■ Problema a resolver:
En el texto sobre la novela de Virginia Woolf, ¿qué título en español prefiere quien escribe para esa novela?

■ Fragmento de texto:
╭──
Vuelvo una y otra vez a esa novela, que en español suele titularse Al faro, aunque a mí me gusta más y me parece más preciso Hacia el faro, que da mejor la idea de un deseo de llegar, de un estar mirando desde lejos. Vuelvo desde hace poco, porque, para mi vergüenza, he tardado mucho en leer a Virginia Woolf con la atención maravillada que merece. Vuelvo a la novela pero sobre todo a su parte central, la titulada Time passes, la más breve y sin embargo el eje de su simetría, de su admirable arquitectura sin peso, hecha de fluidez y claridad. El paso del tiempo no nos lo cuentan las palabras: lo sentimos casi físicamente fluyendo en ellas, en las frases tan hechas de tiempo como pasajes musicales, tan perceptibles en su fugacidad como una corriente de agua o de brisa, como la luz del sol y la luz del faro que recorren día tras día y noche tras noche las habitaciones de la casa cerrada. Muy lejos, los personajes continúan sus vidas, se hacen mayores, van a la guerra, mueren de parto o de cáncer, piensan en volver, posponen para otro año el regreso. Y mientras ellos no están, cada uno ausente en la novela de una vida que se esboza apenas en un dibujo muy rápido, en el interior de la casa acontece otra novela, una de las más difíciles y de las más asombrosas que yo he leído nunca, la del espacio deshabitado, la del agua de la lluvia que se filtra por una ventana cuyo marco ha empezado a pudrirse, la de los insectos que chocan contra los cristales o la lluvia que los golpea en una noche de invierno sin que nadie oiga ese sonido. Pero alguien lo sabe.
╰──
(Registros de datos)
╭──
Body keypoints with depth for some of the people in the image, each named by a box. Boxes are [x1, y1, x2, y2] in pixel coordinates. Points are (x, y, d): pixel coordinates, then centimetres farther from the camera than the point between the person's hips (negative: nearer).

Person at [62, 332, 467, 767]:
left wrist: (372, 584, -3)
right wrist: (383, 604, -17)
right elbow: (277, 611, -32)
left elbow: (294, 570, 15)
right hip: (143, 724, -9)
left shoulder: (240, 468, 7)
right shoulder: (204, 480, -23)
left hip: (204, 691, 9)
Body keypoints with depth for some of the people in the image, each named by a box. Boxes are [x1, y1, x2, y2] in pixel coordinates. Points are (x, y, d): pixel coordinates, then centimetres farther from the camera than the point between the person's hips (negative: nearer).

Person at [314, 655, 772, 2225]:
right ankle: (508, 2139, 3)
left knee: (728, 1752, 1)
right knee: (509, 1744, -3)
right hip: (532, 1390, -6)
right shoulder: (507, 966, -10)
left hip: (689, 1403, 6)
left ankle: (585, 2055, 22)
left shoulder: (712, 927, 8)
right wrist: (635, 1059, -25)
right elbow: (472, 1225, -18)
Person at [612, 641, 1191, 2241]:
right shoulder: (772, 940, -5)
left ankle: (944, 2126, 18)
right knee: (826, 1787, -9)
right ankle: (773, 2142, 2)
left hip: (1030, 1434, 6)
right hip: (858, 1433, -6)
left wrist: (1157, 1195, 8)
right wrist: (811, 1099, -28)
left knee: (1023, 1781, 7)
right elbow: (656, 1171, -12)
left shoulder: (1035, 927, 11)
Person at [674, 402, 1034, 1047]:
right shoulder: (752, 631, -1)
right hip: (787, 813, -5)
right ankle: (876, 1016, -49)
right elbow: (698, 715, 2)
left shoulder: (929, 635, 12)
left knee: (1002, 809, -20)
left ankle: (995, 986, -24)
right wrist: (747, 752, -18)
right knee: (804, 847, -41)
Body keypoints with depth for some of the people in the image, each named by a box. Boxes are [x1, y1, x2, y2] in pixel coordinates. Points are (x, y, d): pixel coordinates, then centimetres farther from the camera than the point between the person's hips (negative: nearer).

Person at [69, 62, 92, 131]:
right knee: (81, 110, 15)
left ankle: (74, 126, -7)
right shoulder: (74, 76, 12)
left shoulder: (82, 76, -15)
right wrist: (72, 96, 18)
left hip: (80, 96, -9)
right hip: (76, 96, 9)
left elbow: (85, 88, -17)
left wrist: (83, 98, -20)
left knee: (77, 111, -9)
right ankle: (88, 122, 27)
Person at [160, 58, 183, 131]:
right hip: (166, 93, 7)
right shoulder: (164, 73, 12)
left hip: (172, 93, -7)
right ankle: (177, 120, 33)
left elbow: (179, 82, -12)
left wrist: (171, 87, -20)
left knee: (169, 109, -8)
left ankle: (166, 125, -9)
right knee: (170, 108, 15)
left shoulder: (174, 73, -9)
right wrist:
╰──
■ Resultado:
Hacia el faro.